### ИСХОДНЫЙ ТЕКСТ

Был конец июня 1957 года.
Из французской редакции на верхнем этаже здания Московского радио на Пятницкой я спустился в иносправочную просмотреть новые французские газеты.
Право их читать мне вернули сравнительно незадолго до этого. Были перед тем такие годы, когда беспартийного сотрудника не допускали даже до органа французской компартии «Юманите»: «Наши французские товарищи живут пока что в условиях капитализма и вынуждены, разоблачая врагов, цитировать их газеты. Вам это читать незачем!»
Но газеты были для меня второстепенной заботой. Главная забота была — уцелеть!
Примерно с 1948 года работников радио начали косить массовые увольнения. Гнали «космополитов». Кто-то сочинил стишок:
Чтоб не прослыть антисемитом,
Зови жида космополитом!
Чтобы не создавать нервозности, увольняли по спискам, которые вручались постовому милиционеру. Тот при выходе отбирал пропуска уволенных. На следующий день они могли всласть объясняться по вечно занятому телефону с отделом кадров.
В отдельных случаях сотрудника вызывали в отдел кадров. Затем приходили какие-то люди, опечатывали и уносили его стол. Не всех этих людей расстреляли, кое-кто через несколько лет вернулся из лагерей. Со справкой о реабилитации «за отсутствием состава преступления». Родственникам расстрелянных тоже выдавали справку. Партия всегда умела исправлять досадные ошибки.

######

- _ЗАДАНИЕ 1_
Воспроизведите фрагмент воспоминаний о Московском радио от слов «Право их читать» до слов «с отделом кадров.».
- _ЗАДАНИЕ 2_
С какого примерно года, согласно воспоминаниям о Московском радио, работников радио начали массово увольнять?
Строки взяты из другого источника.

### ПЕРЕЧЕНЬ СТРОК

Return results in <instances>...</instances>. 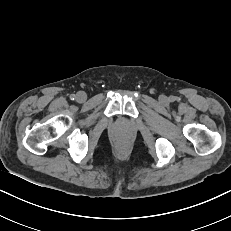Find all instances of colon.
Wrapping results in <instances>:
<instances>
[{
    "mask_svg": "<svg viewBox=\"0 0 231 231\" xmlns=\"http://www.w3.org/2000/svg\"><path fill=\"white\" fill-rule=\"evenodd\" d=\"M122 147H125V144H122Z\"/></svg>",
    "mask_w": 231,
    "mask_h": 231,
    "instance_id": "5ec220e1",
    "label": "colon"
}]
</instances>
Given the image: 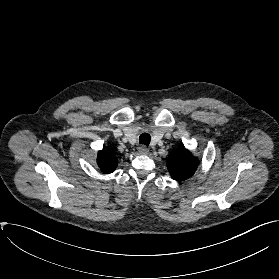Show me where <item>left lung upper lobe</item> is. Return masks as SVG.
I'll list each match as a JSON object with an SVG mask.
<instances>
[{"instance_id":"obj_1","label":"left lung upper lobe","mask_w":279,"mask_h":279,"mask_svg":"<svg viewBox=\"0 0 279 279\" xmlns=\"http://www.w3.org/2000/svg\"><path fill=\"white\" fill-rule=\"evenodd\" d=\"M197 166V158L184 148L175 151L167 159V168L172 178L178 181L191 177Z\"/></svg>"}]
</instances>
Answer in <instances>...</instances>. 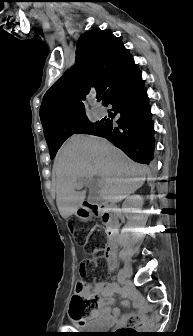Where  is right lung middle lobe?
<instances>
[{"instance_id": "right-lung-middle-lobe-1", "label": "right lung middle lobe", "mask_w": 193, "mask_h": 336, "mask_svg": "<svg viewBox=\"0 0 193 336\" xmlns=\"http://www.w3.org/2000/svg\"><path fill=\"white\" fill-rule=\"evenodd\" d=\"M103 121L104 120L92 123L85 116L82 119H80L79 121H77L66 132L52 137L50 140L47 141L51 159H53L55 157L58 149L60 148V146L63 144V142L68 137H70L71 135L76 134V133L92 134L93 132L97 131L102 126Z\"/></svg>"}]
</instances>
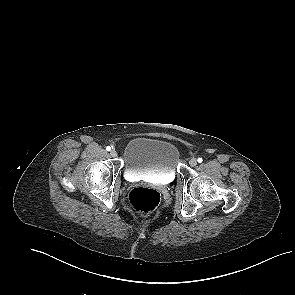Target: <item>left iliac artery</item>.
Wrapping results in <instances>:
<instances>
[{"instance_id":"1","label":"left iliac artery","mask_w":295,"mask_h":295,"mask_svg":"<svg viewBox=\"0 0 295 295\" xmlns=\"http://www.w3.org/2000/svg\"><path fill=\"white\" fill-rule=\"evenodd\" d=\"M197 161H198L199 163H201V162L203 161V159H202V158H198Z\"/></svg>"}]
</instances>
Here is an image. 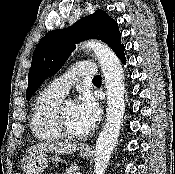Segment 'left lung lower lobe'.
I'll return each instance as SVG.
<instances>
[{"mask_svg": "<svg viewBox=\"0 0 175 174\" xmlns=\"http://www.w3.org/2000/svg\"><path fill=\"white\" fill-rule=\"evenodd\" d=\"M124 50H125V47H123V48L117 53V56H118V58L122 61L123 64H126V58H125V55H124Z\"/></svg>", "mask_w": 175, "mask_h": 174, "instance_id": "left-lung-lower-lobe-1", "label": "left lung lower lobe"}]
</instances>
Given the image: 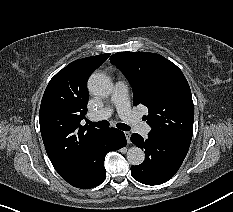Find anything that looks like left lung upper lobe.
I'll list each match as a JSON object with an SVG mask.
<instances>
[{
    "instance_id": "5c2ea615",
    "label": "left lung upper lobe",
    "mask_w": 233,
    "mask_h": 212,
    "mask_svg": "<svg viewBox=\"0 0 233 212\" xmlns=\"http://www.w3.org/2000/svg\"><path fill=\"white\" fill-rule=\"evenodd\" d=\"M133 88V104H143L149 134L190 145L194 105L182 71L165 57L148 52H118L110 57Z\"/></svg>"
}]
</instances>
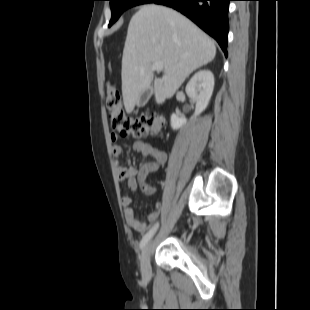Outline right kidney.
I'll list each match as a JSON object with an SVG mask.
<instances>
[{
	"instance_id": "ca27d5eb",
	"label": "right kidney",
	"mask_w": 310,
	"mask_h": 310,
	"mask_svg": "<svg viewBox=\"0 0 310 310\" xmlns=\"http://www.w3.org/2000/svg\"><path fill=\"white\" fill-rule=\"evenodd\" d=\"M214 89V75L208 70H200L193 75L186 85V93L196 102L193 119L198 117L208 106ZM187 120L176 114L171 115L170 124L173 130H178L186 125Z\"/></svg>"
}]
</instances>
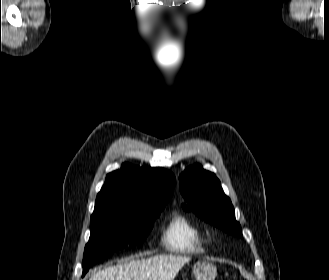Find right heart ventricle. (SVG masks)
<instances>
[{
    "instance_id": "e07e8e85",
    "label": "right heart ventricle",
    "mask_w": 329,
    "mask_h": 280,
    "mask_svg": "<svg viewBox=\"0 0 329 280\" xmlns=\"http://www.w3.org/2000/svg\"><path fill=\"white\" fill-rule=\"evenodd\" d=\"M165 247L175 253L198 254L205 250V236L185 215L175 214L163 235Z\"/></svg>"
}]
</instances>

######

- _ОТВЕТ 1_
Право их читать мне вернули сравнительно незадолго до этого. Были перед тем такие годы, когда беспартийного сотрудника не допускали даже до органа французской компартии «Юманите»: «Наши французские товарищи живут пока что в условиях капитализма и вынуждены, разоблачая врагов, цитировать их газеты. Вам это читать незачем!»
Но газеты были для меня второстепенной заботой. Главная забота была — уцелеть!
Примерно с 1948 года работников радио начали косить массовые увольнения. Гнали «космополитов». Кто-то сочинил стишок:
Чтоб не прослыть антисемитом,
Зови жида космополитом!
Чтобы не создавать нервозности, увольняли по спискам, которые вручались постовому милиционеру. Тот при выходе отбирал пропуска уволенных. На следующий день они могли всласть объясняться по вечно занятому телефону с отделом кадров.

- _ОТВЕТ 2_
Примерно с 1948 года.